To submit a personal data request or inquiry, you can contact us at our support email (see Section 10). We may need to verify your identity before fulfilling requests (for example, by confirming you have control of the email associated with your account). We will not charge you for reasonable requests. If we ever deny a request, we will explain why (e.g., if it’s exempt under PDPA, or if we cannot fulfill it without compromising others’ rights). You also have the right to lodge a complaint with Sri Lanka’s Data Protection Authority if you believe your data rights have been violated. We would appreciate the chance to address your concerns first, and we are committed to resolving any issues in good faith.

8. Children’s Privacy

MediSolo is not directed to children as primary users. Only licensed healthcare professionals and their authorized staff are eligible to create accounts on the Platform, and they must be adults (18+). We do not knowingly collect any personal information directly from individuals under 18. However, practitioners might enter health data about minors (e.g. pediatric patient records). Such data is treated with the highest confidentiality and security, as described above. If you are a parent or guardian and believe your child’s personal health data is being stored in MediSolo without proper safeguards or consent, please contact the relevant healthcare provider and/or MediSolo so that we can address the concern. We rely on practitioners to obtain any necessary parental consent for treating minors and recording their data digitally.

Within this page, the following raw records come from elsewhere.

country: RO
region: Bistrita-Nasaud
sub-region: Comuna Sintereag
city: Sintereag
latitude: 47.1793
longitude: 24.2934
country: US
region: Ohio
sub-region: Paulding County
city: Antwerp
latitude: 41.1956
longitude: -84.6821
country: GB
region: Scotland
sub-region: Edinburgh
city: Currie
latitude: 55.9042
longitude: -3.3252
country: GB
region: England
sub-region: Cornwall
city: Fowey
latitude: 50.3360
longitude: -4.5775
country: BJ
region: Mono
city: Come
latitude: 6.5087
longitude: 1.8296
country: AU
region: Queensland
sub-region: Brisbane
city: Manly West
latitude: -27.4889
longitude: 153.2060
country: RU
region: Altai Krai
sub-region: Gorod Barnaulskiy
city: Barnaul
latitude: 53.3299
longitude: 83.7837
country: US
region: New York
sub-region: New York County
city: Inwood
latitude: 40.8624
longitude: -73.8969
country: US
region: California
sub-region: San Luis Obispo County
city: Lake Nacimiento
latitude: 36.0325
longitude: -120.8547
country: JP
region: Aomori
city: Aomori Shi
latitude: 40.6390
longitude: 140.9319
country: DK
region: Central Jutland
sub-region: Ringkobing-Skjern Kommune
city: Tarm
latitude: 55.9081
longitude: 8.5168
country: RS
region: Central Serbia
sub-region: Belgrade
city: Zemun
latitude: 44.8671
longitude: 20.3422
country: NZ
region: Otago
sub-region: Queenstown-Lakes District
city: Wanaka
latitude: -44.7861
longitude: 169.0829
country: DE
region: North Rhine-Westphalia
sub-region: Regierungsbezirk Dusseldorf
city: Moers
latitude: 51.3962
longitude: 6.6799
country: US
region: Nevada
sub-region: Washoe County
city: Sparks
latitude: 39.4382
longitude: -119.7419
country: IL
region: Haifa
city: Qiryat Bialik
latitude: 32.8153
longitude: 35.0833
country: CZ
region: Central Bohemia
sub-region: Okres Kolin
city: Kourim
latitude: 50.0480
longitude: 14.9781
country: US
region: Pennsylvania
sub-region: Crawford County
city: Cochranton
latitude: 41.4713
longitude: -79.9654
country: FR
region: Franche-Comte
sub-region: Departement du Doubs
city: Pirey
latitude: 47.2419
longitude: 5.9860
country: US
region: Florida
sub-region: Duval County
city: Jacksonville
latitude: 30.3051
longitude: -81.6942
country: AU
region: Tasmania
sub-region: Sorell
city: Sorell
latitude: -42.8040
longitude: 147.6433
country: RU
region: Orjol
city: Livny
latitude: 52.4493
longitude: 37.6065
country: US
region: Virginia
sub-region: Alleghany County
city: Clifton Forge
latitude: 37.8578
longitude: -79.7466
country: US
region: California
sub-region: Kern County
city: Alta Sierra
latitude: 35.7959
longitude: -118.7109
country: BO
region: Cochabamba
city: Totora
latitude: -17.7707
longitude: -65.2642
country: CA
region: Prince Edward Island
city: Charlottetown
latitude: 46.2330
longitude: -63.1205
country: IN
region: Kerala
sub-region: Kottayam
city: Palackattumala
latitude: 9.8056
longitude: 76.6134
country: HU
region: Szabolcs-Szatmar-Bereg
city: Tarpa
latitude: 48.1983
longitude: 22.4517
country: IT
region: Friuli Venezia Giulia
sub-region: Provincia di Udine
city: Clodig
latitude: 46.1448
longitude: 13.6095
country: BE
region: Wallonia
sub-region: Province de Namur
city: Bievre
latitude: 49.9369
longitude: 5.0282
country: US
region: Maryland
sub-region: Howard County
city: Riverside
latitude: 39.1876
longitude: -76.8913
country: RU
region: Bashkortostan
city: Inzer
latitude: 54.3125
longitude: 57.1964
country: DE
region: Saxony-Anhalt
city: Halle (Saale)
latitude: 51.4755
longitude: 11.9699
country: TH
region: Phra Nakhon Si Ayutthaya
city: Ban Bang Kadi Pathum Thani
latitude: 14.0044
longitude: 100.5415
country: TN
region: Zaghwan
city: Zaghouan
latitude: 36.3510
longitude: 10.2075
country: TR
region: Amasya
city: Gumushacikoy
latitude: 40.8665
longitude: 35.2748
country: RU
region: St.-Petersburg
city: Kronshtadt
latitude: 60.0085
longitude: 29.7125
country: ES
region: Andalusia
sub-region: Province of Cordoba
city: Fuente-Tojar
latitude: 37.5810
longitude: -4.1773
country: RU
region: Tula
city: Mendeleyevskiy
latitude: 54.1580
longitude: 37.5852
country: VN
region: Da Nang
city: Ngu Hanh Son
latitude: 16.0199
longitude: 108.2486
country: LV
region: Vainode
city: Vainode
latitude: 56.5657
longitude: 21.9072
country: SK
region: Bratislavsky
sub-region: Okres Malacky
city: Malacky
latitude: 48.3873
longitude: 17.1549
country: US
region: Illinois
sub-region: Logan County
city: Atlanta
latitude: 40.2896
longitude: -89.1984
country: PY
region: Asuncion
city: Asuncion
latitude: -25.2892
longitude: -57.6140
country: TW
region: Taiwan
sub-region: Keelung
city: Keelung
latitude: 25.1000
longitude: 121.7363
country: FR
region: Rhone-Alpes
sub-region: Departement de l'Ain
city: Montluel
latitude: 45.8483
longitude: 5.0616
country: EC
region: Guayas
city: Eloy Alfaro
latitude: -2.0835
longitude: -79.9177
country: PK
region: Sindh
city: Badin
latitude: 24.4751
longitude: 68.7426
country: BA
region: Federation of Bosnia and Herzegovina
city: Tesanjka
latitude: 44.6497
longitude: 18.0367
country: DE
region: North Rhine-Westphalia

9. Changes to This Privacy Policy

We may update this Privacy Policy from time to time to reflect changes in our practices, legal requirements, or for other operational reasons. If we make significant changes, we will notify our users (practitioners) via email or via an in-app notification. The “Last Updated” date at the top will always indicate when the latest changes were made. We will provide at least 14 days’ notice of major changes, when required. Continued use of MediSolo after a policy update will signify your acceptance of the revised terms. We encourage you to review this Privacy Policy periodically to stay informed about how we are protecting the personal information you entrust to us.

10. Contact Us

If you have any questions, concerns, or requests regarding this Privacy Policy or your personal data, please contact us. You can reach out via email at support@medisolo.example (placeholder email) or through the support section on our website. We will do our best to respond promptly and help resolve any issues.

By using MediSolo, you acknowledge that you have read and understood this Privacy Policy and agree to its terms. We are dedicated to safeguarding your privacy and ensuring compliance with Sri Lankan data protection laws (such as the PDPA).